Une fête de l’Aïd marquée par l’ombre des groupes armés
La célébration de la Tabaski, mercredi soir au Mali, s’est déroulée dans un contexte particulièrement tendu. À peine quelques semaines après l’attaque du 25 avril, qui a coûté la vie au ministre de la Défense Sadio Camara et ébranlé la junte militaire, le Groupe de Soutien à l’Islam et aux Musulmans (GSIM) avait clairement annoncé son intention de frapper un grand coup. La menace d’un « assaut final » sur Bamako planait, transformant cette fête religieuse en véritable épreuve pour les autorités et les citoyens.
Des traditions religieuses mises à mal par l’insécurité
Les groupes djihadistes ont souvent choisi les jours de fête musulmane pour perpétrer leurs attaques, convaincus que ces actions leur vaudraient une bénédiction divine. Cette année, la Tabaski n’a pas échappé à cette logique. Dans les campagnes comme dans les villes, les fidèles ont dû composer avec une réalité brutale : l’impossibilité d’acquérir un mouton pour le sacrifice.

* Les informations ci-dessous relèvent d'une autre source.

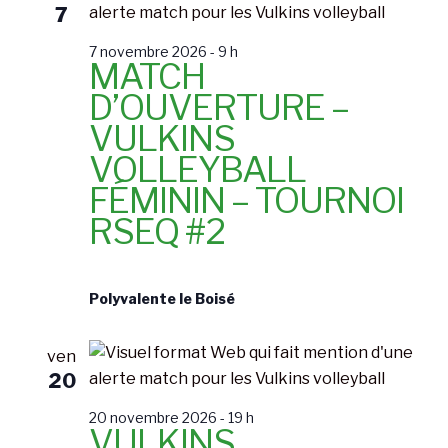
7
7 novembre 2026 - 9 h
MATCH
D’OUVERTURE –
VULKINS
VOLLEYBALL
FÉMININ – TOURNOI
RSEQ #2
Polyvalente le Boisé
ven
20
20 novembre 2026 - 19 h
VULKINS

Dans les zones rurales, les groupes armés imposent des « taxes » en nature, s’appropriant une partie du bétail sous prétexte de contribution à leur cause. À Bamako, une campagne de boycott a été lancée, limitant considérablement l’approvisionnement en viande. Si les forces de sécurité ont maintenu ouverts les principaux axes routiers, l’atmosphère est restée lourde, pesant sur le moral des habitants.
Le Niger voisin également touché par la crise
La situation ne se limite pas au Mali. Le Niger, lui aussi sous pression, subit des attaques répétées dans ses régions occidentales, traditionnellement productrices de bétail. Le GSIM et l’État islamique au Sahel multiplient les exactions, ciblant aussi bien les positions militaires que civiles. Ces violences coïncident avec le redéploiement des troupes nigériennes vers le nord pour participer à la reconquête de Kidal, créant une brèche exploitée par les groupes armés.
Les prix de la viande ont atteint des sommets à Niamey, reflétant l’ampleur de la crise. Les éleveurs, pris en étau entre les djihadistes et les besoins des populations, peinent à maintenir leur activité, aggravant ainsi la précarité alimentaire dans une région déjà fragilisée.